- Bilpur Husainpur Location in Uttar Pradesh, India
- Coordinates: 27°10′44″N 79°20′53″E﻿ / ﻿27.17881°N 79.34801°E
- Country: India
- State: Uttar Pradesh
- District: Mainpuri
- Tehsil: Bhongaon

Area
- • Total: 0.827 km^{2} (0.319 sq mi)

Population (2011)
- • Total: 495
- • Density: 599/km^{2} (1,550/sq mi)
- Time zone: UTC+5:30 (IST)

= Bilpur Husainpur =

Village in Uttar Pradesh, India

Bilpur Husainpur is a village in Bewar block of Mainpuri district, Uttar Pradesh. As of 2011, it had a population of 495, in 77 households.

== Demographics ==
As of 2011, Bilpur Husainpur had a population of 495, in 77 households. This population was 54.1% male (268) and 45.9% female (227). The 0-6 age group numbered 60 (32 male and 28 female), or 12.1% of the total population. No residents were members of Scheduled Castes.

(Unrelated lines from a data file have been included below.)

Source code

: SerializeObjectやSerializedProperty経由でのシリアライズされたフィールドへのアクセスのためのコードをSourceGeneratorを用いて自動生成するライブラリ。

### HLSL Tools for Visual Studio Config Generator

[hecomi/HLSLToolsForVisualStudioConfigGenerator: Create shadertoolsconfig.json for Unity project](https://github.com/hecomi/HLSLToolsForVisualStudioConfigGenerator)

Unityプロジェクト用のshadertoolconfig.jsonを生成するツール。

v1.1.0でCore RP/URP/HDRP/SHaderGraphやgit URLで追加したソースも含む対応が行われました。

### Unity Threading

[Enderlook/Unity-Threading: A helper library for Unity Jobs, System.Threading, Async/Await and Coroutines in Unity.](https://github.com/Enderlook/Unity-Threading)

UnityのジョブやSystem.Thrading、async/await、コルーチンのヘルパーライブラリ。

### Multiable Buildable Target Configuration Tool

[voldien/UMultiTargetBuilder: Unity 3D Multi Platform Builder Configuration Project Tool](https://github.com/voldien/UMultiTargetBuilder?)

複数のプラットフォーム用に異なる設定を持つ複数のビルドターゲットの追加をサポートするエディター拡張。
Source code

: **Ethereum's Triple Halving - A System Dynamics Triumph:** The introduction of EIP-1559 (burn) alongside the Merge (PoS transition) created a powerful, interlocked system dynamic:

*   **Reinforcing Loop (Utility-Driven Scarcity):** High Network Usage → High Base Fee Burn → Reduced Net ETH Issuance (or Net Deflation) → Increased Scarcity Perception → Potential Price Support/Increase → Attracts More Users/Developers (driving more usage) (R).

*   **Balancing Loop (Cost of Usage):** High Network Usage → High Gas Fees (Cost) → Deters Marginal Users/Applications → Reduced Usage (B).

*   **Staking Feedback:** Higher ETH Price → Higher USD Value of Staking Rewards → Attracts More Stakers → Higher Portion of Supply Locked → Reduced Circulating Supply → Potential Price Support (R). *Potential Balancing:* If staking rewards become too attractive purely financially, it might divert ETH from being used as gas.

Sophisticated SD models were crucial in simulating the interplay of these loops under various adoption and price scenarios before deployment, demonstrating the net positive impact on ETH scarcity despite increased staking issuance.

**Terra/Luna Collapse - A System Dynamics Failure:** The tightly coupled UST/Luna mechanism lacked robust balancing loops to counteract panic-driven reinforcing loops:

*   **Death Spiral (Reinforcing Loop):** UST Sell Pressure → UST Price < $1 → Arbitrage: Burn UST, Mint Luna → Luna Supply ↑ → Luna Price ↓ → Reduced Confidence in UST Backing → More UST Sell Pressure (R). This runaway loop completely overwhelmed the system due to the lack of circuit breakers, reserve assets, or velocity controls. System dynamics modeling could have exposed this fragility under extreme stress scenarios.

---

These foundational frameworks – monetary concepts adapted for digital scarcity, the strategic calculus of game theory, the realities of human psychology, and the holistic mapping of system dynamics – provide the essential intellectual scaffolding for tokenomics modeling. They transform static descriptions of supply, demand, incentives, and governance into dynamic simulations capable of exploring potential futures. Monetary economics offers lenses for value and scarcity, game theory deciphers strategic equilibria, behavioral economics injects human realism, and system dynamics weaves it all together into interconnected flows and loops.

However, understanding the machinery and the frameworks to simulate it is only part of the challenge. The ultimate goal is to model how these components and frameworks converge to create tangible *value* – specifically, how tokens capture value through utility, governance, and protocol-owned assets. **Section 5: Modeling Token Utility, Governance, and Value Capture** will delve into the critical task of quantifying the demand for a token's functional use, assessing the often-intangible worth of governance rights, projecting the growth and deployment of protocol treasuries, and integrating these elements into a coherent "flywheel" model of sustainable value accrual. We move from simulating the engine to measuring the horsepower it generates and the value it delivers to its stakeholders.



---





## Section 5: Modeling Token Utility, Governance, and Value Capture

The 1981 census recorded Bilpur Husainpur as having a population of 382 people, in 54 households.

The 1961 census recorded Bilpur Husainpur as comprising 2 hamlets, with a total population of 269 people (140 male and 129 female), in 42 households and 30 physical houses. The area of the village was given as 208 acres.

== Infrastructure ==
As of 2011, Bilpur Husainpur had 1 primary school; it did not have any healthcare facilities. Drinking water was provided by tap, hand pump, and tube well/borehole; there were no public toilets. The village had a post office but no public library; there was at least some access to electricity for all purposes. Streets were made of both kachcha and pakka materials.